Emirlendris Benítez fue arrestada en 2018, torturada hasta el punto de perder un embarazo, y quedó con secuelas irreversibles. Hoy usa una silla de ruedas, sufre fibromialgia crónica, tiene el cuerpo lleno de dolor y sigue condenada a 30 años de prisión. La ONU y Amnistía Internacional han pedido su liberación, pero el Estado prefiere hacer silencio. Su caso resume lo que pasa cuando la violencia se vuelve política de Estado y la crueldad se normaliza. En Venezuela no se ha despenalizado el aborto, pero se procura en las sesiones de tortura, porque no es el único caso.
Y también está Juan Nahir Zambrano, un joven en el espectro autista, con la mente y la sensibilidad de un niño de 12 años. Está preso desde 2022 en una cárcel de alta peligrosidad. Vive en un entorno que no comprende, sin asistencia adecuada, con miedo y aislamiento. Su detención es una herida abierta en la conciencia de un país que se dice creyente, pero que encierra a un muchacho con discapacidad como si fuera un enemigo.

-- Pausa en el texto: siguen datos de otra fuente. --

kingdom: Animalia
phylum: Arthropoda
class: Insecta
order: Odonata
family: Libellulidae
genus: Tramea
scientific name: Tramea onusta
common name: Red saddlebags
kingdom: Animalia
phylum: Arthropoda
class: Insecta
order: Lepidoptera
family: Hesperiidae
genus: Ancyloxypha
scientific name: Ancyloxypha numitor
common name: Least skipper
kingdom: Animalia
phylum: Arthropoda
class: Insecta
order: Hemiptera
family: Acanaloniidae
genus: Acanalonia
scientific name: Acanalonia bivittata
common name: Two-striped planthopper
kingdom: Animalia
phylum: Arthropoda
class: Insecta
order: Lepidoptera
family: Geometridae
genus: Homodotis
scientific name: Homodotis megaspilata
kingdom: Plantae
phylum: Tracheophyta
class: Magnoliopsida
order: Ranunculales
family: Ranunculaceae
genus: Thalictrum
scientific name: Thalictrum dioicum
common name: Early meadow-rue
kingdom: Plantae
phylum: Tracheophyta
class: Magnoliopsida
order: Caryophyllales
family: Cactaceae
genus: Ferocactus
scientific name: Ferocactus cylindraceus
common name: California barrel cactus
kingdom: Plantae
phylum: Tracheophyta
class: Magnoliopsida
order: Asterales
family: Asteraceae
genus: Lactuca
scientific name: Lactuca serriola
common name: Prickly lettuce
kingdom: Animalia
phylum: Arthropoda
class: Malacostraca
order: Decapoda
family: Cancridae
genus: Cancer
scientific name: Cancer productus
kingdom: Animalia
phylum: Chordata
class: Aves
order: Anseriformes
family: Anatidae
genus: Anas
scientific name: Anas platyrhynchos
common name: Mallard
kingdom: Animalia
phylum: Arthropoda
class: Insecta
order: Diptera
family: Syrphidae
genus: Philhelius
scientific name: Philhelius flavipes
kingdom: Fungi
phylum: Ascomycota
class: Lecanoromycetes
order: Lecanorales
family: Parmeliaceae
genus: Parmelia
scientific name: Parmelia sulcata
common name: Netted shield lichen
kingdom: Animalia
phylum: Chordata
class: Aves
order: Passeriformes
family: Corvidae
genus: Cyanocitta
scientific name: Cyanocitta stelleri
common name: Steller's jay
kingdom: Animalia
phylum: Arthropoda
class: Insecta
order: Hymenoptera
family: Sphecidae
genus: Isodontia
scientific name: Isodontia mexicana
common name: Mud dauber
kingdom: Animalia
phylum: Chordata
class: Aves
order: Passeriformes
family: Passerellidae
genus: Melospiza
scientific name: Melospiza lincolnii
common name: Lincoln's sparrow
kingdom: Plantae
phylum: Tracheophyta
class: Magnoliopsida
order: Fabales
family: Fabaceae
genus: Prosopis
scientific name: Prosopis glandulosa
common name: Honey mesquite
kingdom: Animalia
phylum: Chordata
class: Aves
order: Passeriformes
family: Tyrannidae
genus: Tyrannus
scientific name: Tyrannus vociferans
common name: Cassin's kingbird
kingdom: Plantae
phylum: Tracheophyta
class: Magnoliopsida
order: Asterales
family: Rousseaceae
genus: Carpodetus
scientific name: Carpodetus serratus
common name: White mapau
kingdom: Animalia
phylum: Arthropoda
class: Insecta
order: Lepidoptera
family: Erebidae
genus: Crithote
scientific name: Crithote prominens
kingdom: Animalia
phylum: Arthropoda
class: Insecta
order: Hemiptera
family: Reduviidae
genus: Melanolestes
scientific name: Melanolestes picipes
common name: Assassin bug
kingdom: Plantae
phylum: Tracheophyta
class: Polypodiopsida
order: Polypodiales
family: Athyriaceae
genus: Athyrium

Estos tres nombres, y los decenas más que aparecen en los listados de presos políticos, nos obligan a hablar con claridad: mantenerlos presos es una forma de tortura contra todo un país. Cada día sin tratamiento, sin medicinas, sin esperanza, es una condena a muerte lenta. Por razones humanitarias, por principios morales y por simple decencia, deben ser liberados de inmediato.
En vísperas de la santificación de José Gregorio Hernández —el médico de los pobres, símbolo de compasión y sanación—, el país debería preguntarse si su fe se demuestra en los templos o en los actos de justicia. No hay milagro más urgente que el de liberar a los enfermos, cuidar a los vulnerables y devolver la dignidad a quienes sufren injustamente.